RECORDED DATA
= = = = = = =

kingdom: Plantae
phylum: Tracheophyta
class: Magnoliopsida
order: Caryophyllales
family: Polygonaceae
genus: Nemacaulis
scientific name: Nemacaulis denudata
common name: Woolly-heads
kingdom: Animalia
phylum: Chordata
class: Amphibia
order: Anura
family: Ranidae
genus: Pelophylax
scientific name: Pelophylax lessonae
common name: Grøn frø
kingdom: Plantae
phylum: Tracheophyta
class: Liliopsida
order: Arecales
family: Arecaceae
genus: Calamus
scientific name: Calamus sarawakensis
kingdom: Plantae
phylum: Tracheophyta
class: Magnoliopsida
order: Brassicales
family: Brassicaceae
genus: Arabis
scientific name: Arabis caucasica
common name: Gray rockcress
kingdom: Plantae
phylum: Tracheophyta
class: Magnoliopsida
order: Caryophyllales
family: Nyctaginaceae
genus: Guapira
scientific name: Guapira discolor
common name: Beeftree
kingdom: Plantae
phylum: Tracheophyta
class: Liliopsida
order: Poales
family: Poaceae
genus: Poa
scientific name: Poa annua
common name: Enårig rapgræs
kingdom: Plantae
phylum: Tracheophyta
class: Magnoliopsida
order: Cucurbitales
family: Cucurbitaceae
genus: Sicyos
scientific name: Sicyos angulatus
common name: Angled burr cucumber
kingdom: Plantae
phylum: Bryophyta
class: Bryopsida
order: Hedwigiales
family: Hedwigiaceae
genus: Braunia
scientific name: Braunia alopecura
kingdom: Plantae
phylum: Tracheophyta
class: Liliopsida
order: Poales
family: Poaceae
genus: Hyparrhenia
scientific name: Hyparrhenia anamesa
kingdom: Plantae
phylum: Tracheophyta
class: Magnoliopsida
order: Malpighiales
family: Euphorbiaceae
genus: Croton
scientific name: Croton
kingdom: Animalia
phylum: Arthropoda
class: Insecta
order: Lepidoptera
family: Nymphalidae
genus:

= = = = = = =

EXERCISE OBJECTIVE
Convert the lines above, from the first one through the line containing "family: Nyctaginaceae", into a JSON list of strings with one string per line and blank lines left out.

ANSWER
[
  "kingdom: Plantae",
  "phylum: Tracheophyta",
  "class: Magnoliopsida",
  "order: Caryophyllales",
  "family: Polygonaceae",
  "genus: Nemacaulis",
  "scientific name: Nemacaulis denudata",
  "common name: Woolly-heads",
  "kingdom: Animalia",
  "phylum: Chordata",
  "class: Amphibia",
  "order: Anura",
  "family: Ranidae",
  "genus: Pelophylax",
  "scientific name: Pelophylax lessonae",
  "common name: Grøn frø",
  "kingdom: Plantae",
  "phylum: Tracheophyta",
  "class: Liliopsida",
  "order: Arecales",
  "family: Arecaceae",
  "genus: Calamus",
  "scientific name: Calamus sarawakensis",
  "kingdom: Plantae",
  "phylum: Tracheophyta",
  "class: Magnoliopsida",
  "order: Brassicales",
  "family: Brassicaceae",
  "genus: Arabis",
  "scientific name: Arabis caucasica",
  "common name: Gray rockcress",
  "kingdom: Plantae",
  "phylum: Tracheophyta",
  "class: Magnoliopsida",
  "order: Caryophyllales",
  "family: Nyctaginaceae"
]